Scan the records below for the word "Left" and give only the number of lines that hold it.

*** PROVIDED DATA Section Begins ***

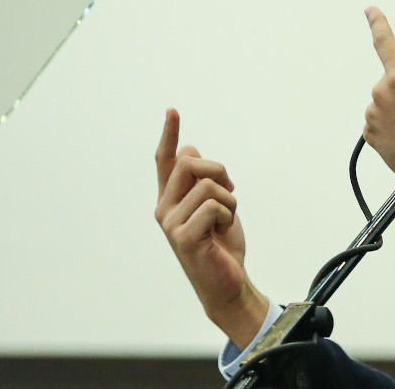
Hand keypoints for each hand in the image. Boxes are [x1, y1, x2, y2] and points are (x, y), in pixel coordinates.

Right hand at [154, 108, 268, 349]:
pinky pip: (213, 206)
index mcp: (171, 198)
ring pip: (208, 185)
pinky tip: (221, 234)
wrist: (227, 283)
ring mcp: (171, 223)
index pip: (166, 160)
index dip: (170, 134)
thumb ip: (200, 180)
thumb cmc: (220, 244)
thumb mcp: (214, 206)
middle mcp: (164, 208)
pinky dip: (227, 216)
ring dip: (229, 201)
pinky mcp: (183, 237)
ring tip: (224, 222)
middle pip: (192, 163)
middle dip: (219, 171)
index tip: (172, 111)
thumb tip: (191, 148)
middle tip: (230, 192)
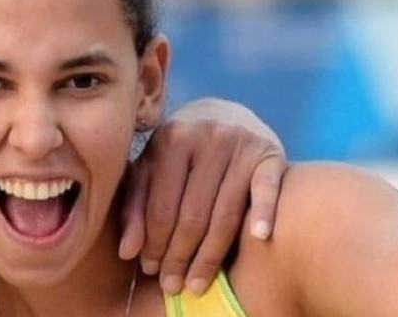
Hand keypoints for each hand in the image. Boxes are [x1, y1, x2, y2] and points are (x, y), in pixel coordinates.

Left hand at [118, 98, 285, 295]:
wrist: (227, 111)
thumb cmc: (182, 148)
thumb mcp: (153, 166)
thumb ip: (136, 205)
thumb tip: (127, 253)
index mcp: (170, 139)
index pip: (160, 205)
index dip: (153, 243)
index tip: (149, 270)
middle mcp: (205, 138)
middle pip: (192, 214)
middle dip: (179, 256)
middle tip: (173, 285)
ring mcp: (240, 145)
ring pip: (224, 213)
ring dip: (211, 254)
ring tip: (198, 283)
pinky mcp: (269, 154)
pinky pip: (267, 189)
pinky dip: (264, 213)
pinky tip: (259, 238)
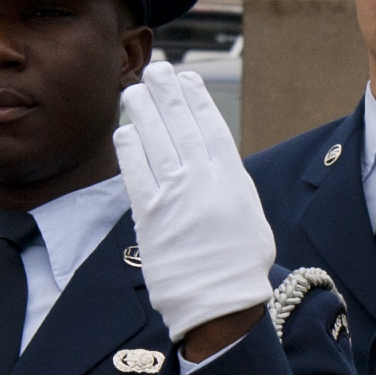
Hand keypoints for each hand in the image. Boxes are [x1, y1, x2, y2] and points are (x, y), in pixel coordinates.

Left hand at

*** PROVIDED DATA Section Ends ***
*** PROVIDED DATA Section Begins ***

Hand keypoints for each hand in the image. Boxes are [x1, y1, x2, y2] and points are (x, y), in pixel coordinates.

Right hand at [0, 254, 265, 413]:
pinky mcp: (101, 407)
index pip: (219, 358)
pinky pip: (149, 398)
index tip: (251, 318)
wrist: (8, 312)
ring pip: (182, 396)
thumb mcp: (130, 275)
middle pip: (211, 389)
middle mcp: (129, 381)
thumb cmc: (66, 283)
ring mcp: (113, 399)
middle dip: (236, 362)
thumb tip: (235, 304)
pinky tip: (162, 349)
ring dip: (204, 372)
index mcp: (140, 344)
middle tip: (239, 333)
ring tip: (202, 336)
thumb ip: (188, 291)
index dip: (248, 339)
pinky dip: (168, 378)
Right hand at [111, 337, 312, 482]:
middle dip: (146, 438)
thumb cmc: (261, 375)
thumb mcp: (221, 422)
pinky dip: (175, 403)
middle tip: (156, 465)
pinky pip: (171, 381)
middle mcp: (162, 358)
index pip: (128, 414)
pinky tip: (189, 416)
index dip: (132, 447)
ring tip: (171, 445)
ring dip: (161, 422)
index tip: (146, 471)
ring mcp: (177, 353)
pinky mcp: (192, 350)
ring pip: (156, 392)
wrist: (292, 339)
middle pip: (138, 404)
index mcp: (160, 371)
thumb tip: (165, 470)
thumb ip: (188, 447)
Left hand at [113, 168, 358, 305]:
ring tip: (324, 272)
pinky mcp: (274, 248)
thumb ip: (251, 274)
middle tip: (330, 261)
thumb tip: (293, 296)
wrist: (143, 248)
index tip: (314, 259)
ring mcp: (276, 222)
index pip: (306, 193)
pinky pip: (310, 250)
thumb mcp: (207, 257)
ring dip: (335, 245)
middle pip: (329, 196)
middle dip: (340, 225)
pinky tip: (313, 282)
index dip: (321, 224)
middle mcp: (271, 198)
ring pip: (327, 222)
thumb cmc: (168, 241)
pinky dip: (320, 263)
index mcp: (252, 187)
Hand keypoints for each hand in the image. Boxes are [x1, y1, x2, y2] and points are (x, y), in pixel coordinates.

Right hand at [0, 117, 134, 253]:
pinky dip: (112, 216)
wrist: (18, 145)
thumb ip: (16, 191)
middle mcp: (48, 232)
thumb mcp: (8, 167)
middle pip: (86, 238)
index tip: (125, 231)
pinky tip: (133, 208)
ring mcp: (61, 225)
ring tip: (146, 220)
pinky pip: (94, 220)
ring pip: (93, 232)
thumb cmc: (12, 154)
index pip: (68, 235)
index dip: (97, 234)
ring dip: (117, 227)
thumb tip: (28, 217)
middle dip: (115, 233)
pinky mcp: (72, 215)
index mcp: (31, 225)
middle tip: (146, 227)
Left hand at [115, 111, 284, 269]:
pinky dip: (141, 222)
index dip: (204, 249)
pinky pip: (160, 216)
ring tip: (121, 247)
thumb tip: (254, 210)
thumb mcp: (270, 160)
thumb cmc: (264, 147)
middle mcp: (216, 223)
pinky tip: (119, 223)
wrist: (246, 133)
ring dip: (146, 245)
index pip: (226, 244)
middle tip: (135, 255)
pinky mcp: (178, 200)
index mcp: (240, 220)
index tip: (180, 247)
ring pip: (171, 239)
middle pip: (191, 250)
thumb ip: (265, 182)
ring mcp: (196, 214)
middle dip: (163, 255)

*** PROVIDED DATA Section Ends ***

▶ SOLUTION FOR THIS EXERCISE: 4